Wednesday, January 2, 2008

First Steps


Like first steps.... only bigger. I watched him walk into the armory, away from me, his home and friends.... Today at 12pm. It's bittersweet, cuz I am so proud of him. But when things like this happen the tendency is to look back at other milestones. Please indulge me.

David was stubborn even before he was born. He got comfy and didn't want to turn in the right position. I remember feeling his hard little skull right up under my ribcage. He must have liked the position cuz when his birthday came he was still there. They did an emergency C-section when the exam revealed a foot and umbilical cord in the birth canal instead of his fuzzy little head. The first time I saw him was thru the glass between me and the nursery. He looked like an eskimo baby. MY eskimo baby. Such a sweet little boy.

His first word was "No." I nursed him till he was two. He hated school and I had to pick up his little five-year-old body and physically put it on the school bus in the mornings. At night he couldn't go to sleep without our bedtime prayer. So it became a ritual right up til he was about 15 years old. I lost that year with him when he decided to live with his dad. I guess I kinda ruined his life. But he came to live with me and his sister a year later, and I couldn't have been happier. I bought him a Ford F-150 truck. A '94. It got stuck in the mud so many times.... cost me a fortune replacing the engine, redoing the front end 4 different times. He loved that truck. So did I. But he left it in the mud by the lake one night and somebody trashed it. Brad Paisley's song "Mud On The Tires"- it was all that. And more.
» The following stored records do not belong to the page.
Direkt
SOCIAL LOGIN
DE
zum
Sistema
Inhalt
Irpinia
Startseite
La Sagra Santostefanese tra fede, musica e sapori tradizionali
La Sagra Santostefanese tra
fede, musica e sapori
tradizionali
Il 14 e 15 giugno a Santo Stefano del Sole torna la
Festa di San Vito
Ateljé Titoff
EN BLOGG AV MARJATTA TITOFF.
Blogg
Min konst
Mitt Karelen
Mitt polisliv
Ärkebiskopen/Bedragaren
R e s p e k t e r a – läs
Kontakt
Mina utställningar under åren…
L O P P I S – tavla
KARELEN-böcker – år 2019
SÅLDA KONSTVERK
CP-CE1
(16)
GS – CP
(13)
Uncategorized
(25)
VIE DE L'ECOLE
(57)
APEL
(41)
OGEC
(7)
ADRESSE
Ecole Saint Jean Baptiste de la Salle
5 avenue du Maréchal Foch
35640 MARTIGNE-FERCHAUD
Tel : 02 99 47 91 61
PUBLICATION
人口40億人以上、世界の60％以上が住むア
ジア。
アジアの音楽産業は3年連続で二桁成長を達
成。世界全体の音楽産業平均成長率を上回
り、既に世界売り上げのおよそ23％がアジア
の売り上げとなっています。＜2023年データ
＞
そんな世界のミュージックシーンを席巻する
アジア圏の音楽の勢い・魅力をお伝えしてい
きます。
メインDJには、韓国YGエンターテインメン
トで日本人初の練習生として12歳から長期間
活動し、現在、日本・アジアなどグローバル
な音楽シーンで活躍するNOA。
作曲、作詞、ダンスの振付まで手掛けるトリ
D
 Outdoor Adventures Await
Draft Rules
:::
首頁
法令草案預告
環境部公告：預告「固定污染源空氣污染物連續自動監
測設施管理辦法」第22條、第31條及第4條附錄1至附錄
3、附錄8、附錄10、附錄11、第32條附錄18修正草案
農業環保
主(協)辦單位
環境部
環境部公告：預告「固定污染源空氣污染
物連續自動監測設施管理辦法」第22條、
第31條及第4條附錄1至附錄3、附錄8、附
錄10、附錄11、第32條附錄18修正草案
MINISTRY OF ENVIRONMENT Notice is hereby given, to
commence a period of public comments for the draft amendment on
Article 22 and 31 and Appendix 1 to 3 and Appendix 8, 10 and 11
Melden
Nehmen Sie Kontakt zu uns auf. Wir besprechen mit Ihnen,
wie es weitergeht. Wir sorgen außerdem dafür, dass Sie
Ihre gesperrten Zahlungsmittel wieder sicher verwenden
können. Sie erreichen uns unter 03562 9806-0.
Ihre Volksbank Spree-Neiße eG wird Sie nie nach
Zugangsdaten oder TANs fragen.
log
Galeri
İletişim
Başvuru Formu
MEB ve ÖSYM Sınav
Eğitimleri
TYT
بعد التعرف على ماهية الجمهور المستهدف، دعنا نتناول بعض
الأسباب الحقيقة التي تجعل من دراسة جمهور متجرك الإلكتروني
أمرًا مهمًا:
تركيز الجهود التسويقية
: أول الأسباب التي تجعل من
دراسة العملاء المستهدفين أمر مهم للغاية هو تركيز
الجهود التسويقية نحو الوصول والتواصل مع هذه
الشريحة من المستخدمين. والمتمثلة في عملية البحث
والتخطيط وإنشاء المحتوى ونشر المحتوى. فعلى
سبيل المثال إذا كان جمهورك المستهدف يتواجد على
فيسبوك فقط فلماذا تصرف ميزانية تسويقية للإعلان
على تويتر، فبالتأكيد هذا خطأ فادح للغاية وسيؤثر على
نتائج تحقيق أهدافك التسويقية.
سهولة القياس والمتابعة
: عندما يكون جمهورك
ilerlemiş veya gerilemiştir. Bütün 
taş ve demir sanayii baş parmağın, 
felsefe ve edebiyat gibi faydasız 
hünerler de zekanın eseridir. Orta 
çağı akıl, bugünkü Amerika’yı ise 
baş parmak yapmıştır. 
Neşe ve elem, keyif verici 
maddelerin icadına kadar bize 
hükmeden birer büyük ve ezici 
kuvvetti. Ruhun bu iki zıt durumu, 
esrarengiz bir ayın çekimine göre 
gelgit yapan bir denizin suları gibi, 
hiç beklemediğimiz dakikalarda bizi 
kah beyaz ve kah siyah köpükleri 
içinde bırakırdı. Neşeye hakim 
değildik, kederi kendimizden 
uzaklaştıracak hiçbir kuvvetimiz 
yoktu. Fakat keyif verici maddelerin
Hailey was his first gf. She is such a sweet girl. He took April to her prom in '05 I think. Then him and CarolAnne were together for a really long time. My favorite was Cassandra. She is like - the perfect chick! Beautiful and sweet and I love her still. I think he was playing the field right up til the time the recruiter talked him into the National Guard. I prayed for him to find a direction for his life. Who knew a month later he'd be gone?

He is excited. His myspace mood was "Adventurous." So what else can I ask for? I held him really tight and told him I love him and then let him go. Watched him take his first steps. Again. Out into his own world.